Gunfire Around the Gulf
Title | Gunfire Around the Gulf PDF eBook |
Author | Jack D. Coombe |
Publisher | Bantam |
Pages | 268 |
Release | 2000 |
Genre | Biography & Autobiography |
ISBN | 9780553381061 |
Here is the acclaimed historical account of the last major naval battles of the Civil War that took place in the Gulf of Mexico. Losing the Gulf battle closed off the Confederacy's only hope for desperately needed supplies and cash, and forced the Confederacy into a hind war it could not win.

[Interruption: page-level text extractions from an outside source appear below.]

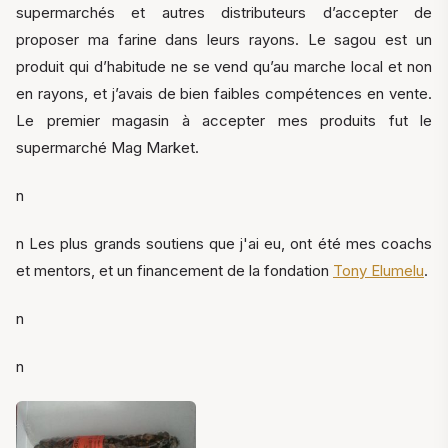
supermarchés et autres distributeurs d’accepter de
proposer ma farine dans leurs rayons. Le sagou est un
produit qui d’habitude ne se vend qu’au marche local et non
en rayons, et j’avais de bien faibles compétences en vente.
Le premier magasin à accepter mes produits fut le
supermarché Mag Market.
n
n Les plus grands soutiens que j'ai eu, ont été mes coachs
et mentors, et un financement de la fondation
Tony Elumelu
.
n
n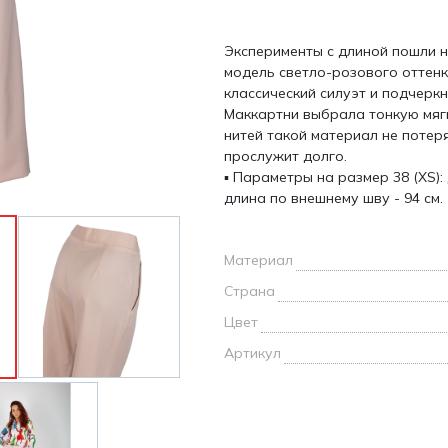
и /
Эксперименты с длиной пошли н
дежда
модель светло-розового оттенк
дежда
классический силуэт и подчерк
о
Маккартни выбрала тонкую мягк
нитей такой материал не потер
прослужит долго.
▪ Параметры на размер 38 (XS):
длина по внешнему шву - 94 см.
ы
Материал
Страна
Цвет
Артикул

The Fishermen and the Dragon
Title | The Fishermen and the Dragon PDF eBook |
Author | Kirk Wallace Johnson |
Publisher | Penguin |
Pages | 385 |
Release | 2022-08-09 |
Genre | Social Science |
ISBN | 1984880136 |
A gripping, twisting account of a small town set on fire by hatred, xenophobia, and ecological disaster—a story that weaves together corporate malfeasance, a battle over shrinking natural resources, a turning point in the modern white supremacist movement, and one woman’s relentless battle for environmental justice. By the late 1970s, the fishermen of the Texas Gulf Coast were struggling. The bays that had sustained generations of shrimpers and crabbers before them were being poisoned by nearby petrochemical plants, oil spills, pesticides, and concrete. But as their nets came up light, the white shrimpers could only see one culprit: the small but growing number of newly resettled Vietnamese refugees who had recently started fishing. Turf was claimed. Guns were flashed. Threats were made. After a white crabber was killed by a young Vietnamese refugee in self-defense, the situation became a tinderbox primed to explode, and the Grand Dragon of the Texas Knights of the Ku Klux Klan saw an opportunity to stoke the fishermen’s rage and prejudices. At a massive Klan rally near Galveston Bay one night in 1981, he strode over to an old boat graffitied with the words U.S.S. VIET CONG, torch in hand, and issued a ninety-day deadline for the refugees to leave or else “it’s going to be a helluva lot more violent than Vietnam!” The white fishermen roared as the boat burned, convinced that if they could drive these newcomers from the coast, everything would return to normal. A shocking campaign of violence ensued, marked by burning crosses, conspiracy theories, death threats, torched boats, and heavily armed Klansmen patrolling Galveston Bay. The Vietnamese were on the brink of fleeing, until a charismatic leader in their community, a highly decorated colonel, convinced them to stand their ground by entrusting their fate with the Constitution. Drawing upon a trove of never-before-published material, including FBI and ATF records, unprecedented access to case files, and scores of firsthand interviews with Klansmen, shrimpers, law enforcement, environmental activists, lawyers, perpetrators and victims, Johnson uncovers secrets and secures confessions to crimes that went unsolved for more than forty years. This explosive investigation of a forgotten story, years in the making, ultimately leads Johnson to the doorstep of the one woman who could see clearly enough to recognize the true threat to the bays—and who now represents the fishermen’s last hope.